• **Assignment**: Filter the entries below, keeping every line that has the word "ring".
◆ ◆ ◆ ◆
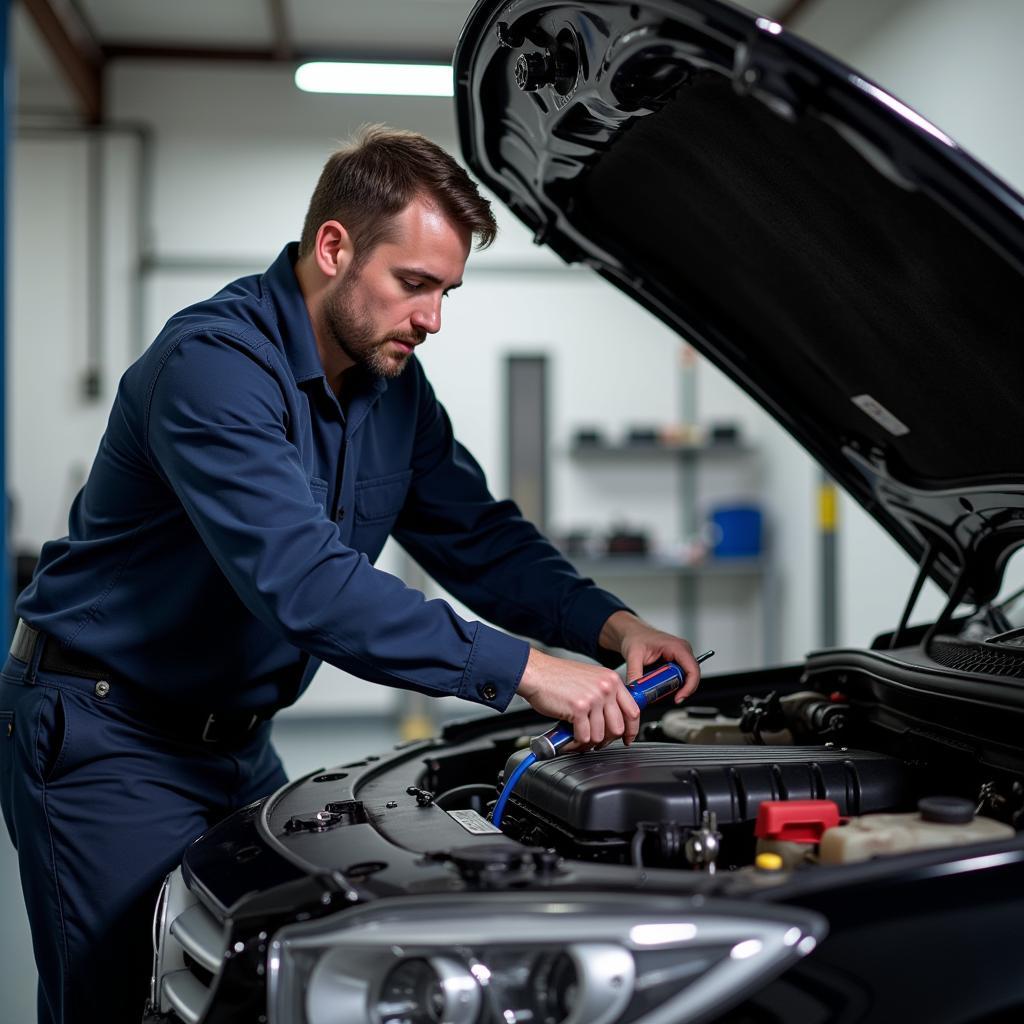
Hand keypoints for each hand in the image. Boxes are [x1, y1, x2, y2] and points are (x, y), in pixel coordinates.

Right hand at [516, 647, 640, 747]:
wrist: (536, 672)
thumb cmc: (557, 676)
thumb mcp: (590, 679)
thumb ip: (604, 694)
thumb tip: (612, 717)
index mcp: (611, 680)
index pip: (633, 711)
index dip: (632, 729)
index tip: (627, 738)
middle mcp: (606, 688)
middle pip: (619, 728)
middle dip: (607, 740)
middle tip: (598, 742)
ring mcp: (594, 698)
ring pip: (601, 735)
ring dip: (588, 742)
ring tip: (579, 738)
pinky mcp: (579, 708)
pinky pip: (584, 737)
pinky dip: (576, 741)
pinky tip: (570, 737)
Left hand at [599, 610, 701, 703]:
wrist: (633, 633)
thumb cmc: (636, 637)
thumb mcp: (632, 655)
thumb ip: (634, 674)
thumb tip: (635, 689)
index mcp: (677, 647)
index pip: (692, 670)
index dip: (689, 687)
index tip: (678, 698)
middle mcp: (682, 652)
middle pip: (690, 678)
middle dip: (678, 690)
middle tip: (661, 695)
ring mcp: (680, 659)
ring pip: (684, 680)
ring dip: (672, 689)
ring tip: (656, 690)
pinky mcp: (676, 665)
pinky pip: (678, 680)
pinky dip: (669, 686)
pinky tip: (658, 686)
◆ ◆ ◆ ◆
• **Answer space**:
ring mcp: (594, 698)
ring pip: (601, 735)
ring dip: (588, 742)
ring tip: (579, 738)
ring mcp: (680, 659)
ring pip: (684, 680)
ring dip: (672, 689)
ring tip: (656, 690)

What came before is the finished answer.